Automatic differentiation on the level of TVM IR


#1

Hello,

Currently in TVM/NNVM automatic differentiation is implemented only at the NNVM level and it requires manually defining gradients for every operation. If there was automatic differentiation on the TVM level then the gradients could be derived automatically from the FTVMCompute function.

Some competitors already have this feature, e.g. PlaidML, and recently Halide.

We have implemented a proof-of-concept automatic differentiation for TVM. It performs reverse mode differentiation of a Tensor with respect to some other given Tensor. Currently our implementation is very slow because it lacks certain important optimizations consisting in transforming the domain of iteration to avoid summing over lots of zeros. We are considering to implement these optimizations as a separate IR pass.

The proof-of-concept implementation is on GitHub. The main source file is here. Some usage examples can be found in this test.

So, what do you think?


#2

I’m interested. I’ve been also looking at recent development on Halide around autodiff system and I think it is very cool. If Halide can do it, so can TVM since both share the same IR.
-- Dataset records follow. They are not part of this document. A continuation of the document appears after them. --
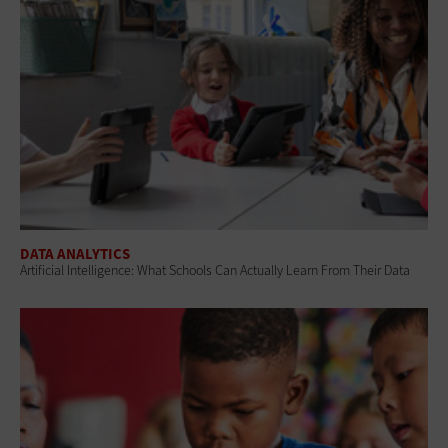
DATA ANALYTICS
Artificial Intelligence: What Schools Can Actually Learn From Their Data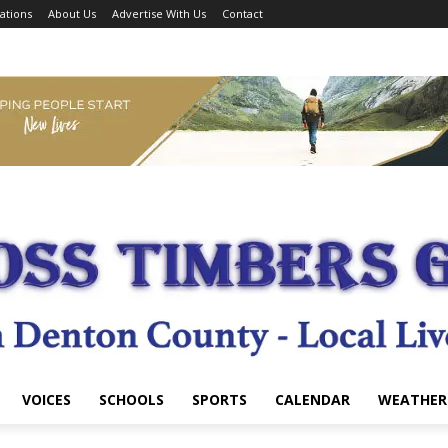
ations
About Us
Advertise With Us
Contact
VOICES
SCHOOLS
SPORTS
CALENDAR
WEATHER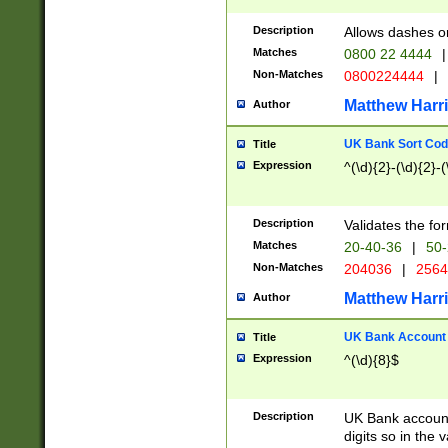
Description
Allows dashes o
Matches
0800 22 4444
|
Non-Matches
0800224444
|
Matthew Harr
Author
UK Bank Sort Cod
Title
Expression
^(\d){2}-(\d){2}-(
Description
Validates the fo
Matches
20-40-36
|
50-
Non-Matches
204036
|
256
Matthew Harr
Author
UK Bank Account (
Title
Expression
^(\d){8}$
Description
UK Bank account
digits so in the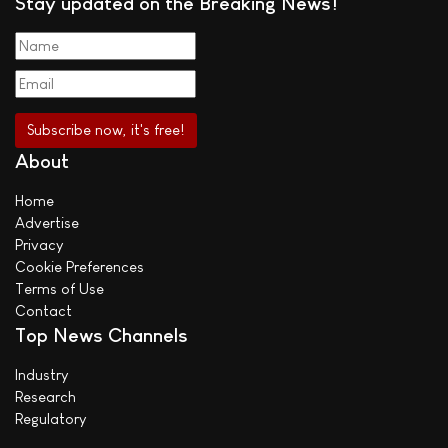
Stay updated on the Breaking News!
About
Home
Advertise
Privacy
Cookie Preferences
Terms of Use
Contact
Top News Channels
Industry
Research
Regulatory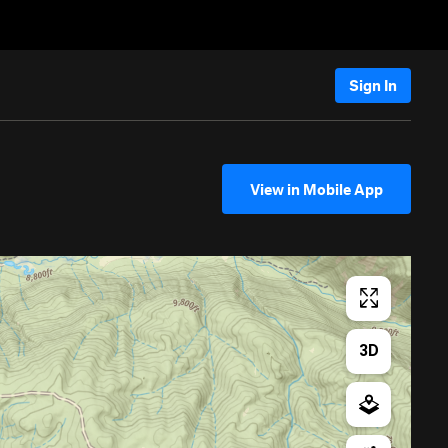
Sign In
View in Mobile App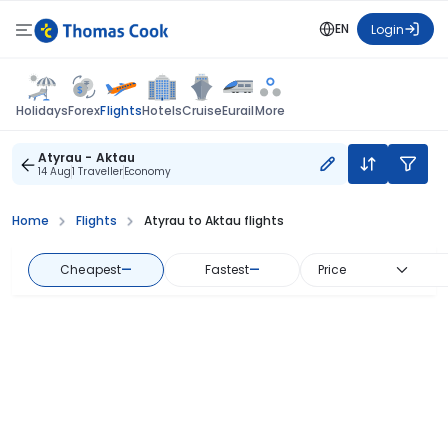
EN
Login
Flights
Holidays
Forex
Hotels
Cruise
Eurail
More
Atyrau - Aktau
14 Aug
1 Traveller
Economy
Home
Flights
Atyrau to Aktau flights
Cheapest
—
Fastest
—
Price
As for TVM, they are developing a new IR for NNVM called Relay. Apparently a new autodiff system will be built on top of it (see this comment). I’m curious to know what are the pros and cons of implementing autodiff on HalideIR or Relay.


#3

The automatic differentiation of Relay is very similar to NNVM’s. It is defined over the Relay language and requires primitive operators (i.e those not defined in Relay and exposed from TOPI) to have gradients registered for them.

We could compose automatic differentiation over the TVM expression language with Relay’s AD. One extension we discussed is embedding TVM programs inside of Relay programs. We could imagine then having a unified AD framework which does AD over the embedded programs and then uses the gradients when performing AD over Relay programs to obtain a gradient over the entire function.

I think it would be very convenient if we can obtain a closure property over the TVM expression language. It would make writing new operators much more flexible across the stack. There are a couple people who have taken different stabs at this before, we should try to compare and contrast with existing approaches.


#4

Hi,
I like the idea of computing gradient directly from compute.

I had looked at the source code, and it look like that your code might provide quadratic blowup - suppose we want to calculate d(x * (x * (x * x)))/dx, it will expand into x * d(x * (x * x))/dx + dx/dx * (x * (x * x)), and left hand side will continue to expand.

I suggest implementing forward mode automatic differentiation for cases other then reduce, or use a wengert list and do pure reverse mode automatic differentiation.

For the efficiency concern, I had ran into the same problem when I was work on differentiating of operators for relay. Initially I want to reduce everything to compute and do them one and for all, but we give up and instead define gradient for each operators manually, as optimizations turn out to be hard - even if we can get the zeros away, I have no idea how to recover a good scheduling.

However, I do see great values of your works in rapid prototyping. I would love to follow up on the subsequent optimizations. I recommend reading Efficient Differentiable Programming in a Functional Array-Processing Language for more idea. (although they cannot compile to GPU from what I see)

EDIT: it seems like IRMutator share identical value so there are no quadratic blowup, can you guys write a test case of a giant x * x * x… to make sure?


#5

@MarisaKirisame Have you looked at the Halide autodiff paper? They have an automatic gpu scheduler for auto-generated backward ops.


#6

I just finished reading it. The number seems really good and I am impressed.


#7

Good discussions in here. At a high level, it is great to have tensor expression level AD. On the other hand, I think we will need the tensor level AD as well and we will primarily use tensor level AD while having expression level AD for certain custom ops.

The main reason is that there are high level information in the tensor graph level that is not necessarily easily exposed in the expression level. For example, we can use winograd to perform any of the conv2d computations, while the tensor expression may only corresponds to the direct algorithm.

Things might change as expression level AD get more mature, in the meanwhile, using this as complementary to tensor graph AD is a good level


#8

@MarisaKirisame This example indeed leads to quadratic blowup, thanks for pointing out. It definitely affects the build phase (compile time grows quadratically), but it may get optimized in some later passes (may be even in llvm), because the execution time seems to grow linearly. I think that currently tvm::ir::IRMutator doesn’t preserve implicit sharing of subexpressions in general case, and thus we observe quadratic behavior. I believe that making IRMutator and other passes respect implicit sharing should fix the problem. Another solution is to modify the automatic differentiation pass to make sharing explicit using let-expressions.